Nel frattempo nella giornata di ieri Buffon ha avuto modo di vedersi assegnato dalla giuria internazionale di giornalisti il quarto posto nella classifica valida per il Pallone d’Oro, poi vinta per la quinta volta da Ronaldo (il quale è riuscito ad eguagliare così l’attaccante del Barcellona Lionel Messi). Questo non è stato il miglior risultato per il portiere bianconero, infatti già nel 2006, dopo lo splendido mondiale vinto dall’Italia in Germania , chiuse al secondo posto dietro al connazionale nonché compagno di club  Fabio Cannavaro. Per i portieri non è mai stato facile conquistare il Pallone d’Oro, lo conferma il fatto che finora nella storia a riuscirci è stato solo il portiere russo Lev Yashin nel 1963. Neanche Dino Zoff è riuscito nell’impresa, tant’è che la volta in cui ci andò più vicino fu il 1973 quando chiuse secondo dietro ad un certo Johan Cruyff, dopo che in quell’annata sfiorò con la sua Juventus il triplete, perdendo in finale sia la Coppa Italia che la Coppa Campioni. Altri poi furono i portieri scippati di questo titolo dalla FIFA e da France Football, come:

  • Sepp Maiser: negli anni settanta guidava tanto la Germania Ovest quanto il Bayern Monaco nei loro successi.
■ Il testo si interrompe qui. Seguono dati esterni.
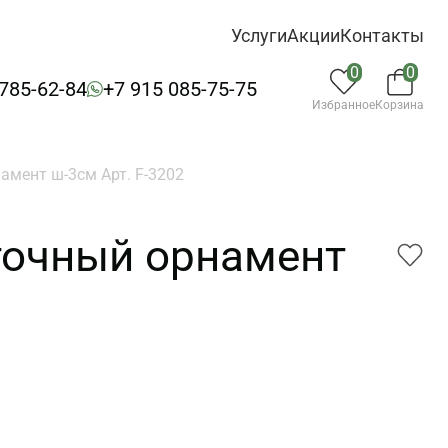
Услуги
Акции
Контакты
0
0
 785-62-84
+7 915 085-75-75
Избранное
Корзина
амент ш-3см Арт. F-3202
точный орнамент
  • Gordon Banks: conquistò l’unico mondiale finora vinto dall’Inghilterra nel 1966, e verrà per sempre ricordato per la splendida parata effettuata ai danni di Pelè in occasione di una sfida al mondiale del Messico del 1970.
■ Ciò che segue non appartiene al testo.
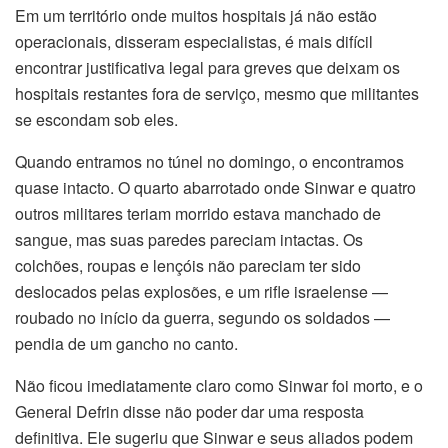
l
Em um território onde muitos hospitais já não estão
operacionais, disseram especialistas, é mais difícil
cked games
encontrar justificativa legal para greves que deixam os
hospitais restantes fora de serviço, mesmo que militantes
se escondam sob eles.
keyf
Quando entramos no túnel no domingo, o encontramos
quase intacto. O quarto abarrotado onde Sinwar e quatro
 backlinks
outros militares teriam morrido estava manchado de
sangue, mas suas paredes pareciam intactas. Os
 sigara
colchões, roupas e lençóis não pareciam ter sido
deslocados pelas explosões, e um rifle israelense —
et giriş
roubado no início da guerra, segundo os soldados —
pe Escort
pendia de um gancho no canto.
deo Generator
Não ficou imediatamente claro como Sinwar foi morto, e o
General Defrin disse não poder dar uma resposta
ino
definitiva. Ele sugeriu que Sinwar e seus aliados podem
  • Peter Schmeichel: protagonista della vittoria danese agli europei del 1992, più volte vincente della Premier League e di una Champion League.
  • Iker Casillas: In Spagna lo chiamano San Iker. Con il Real Madrid ha vinto 3 Champions League, con la Spagna due Europei e un Mondiale. È primatista di presenze nelle competizioni UEFA per club ed è stato nominato per cinque volte dall’IFFHS miglior portiere al mondo.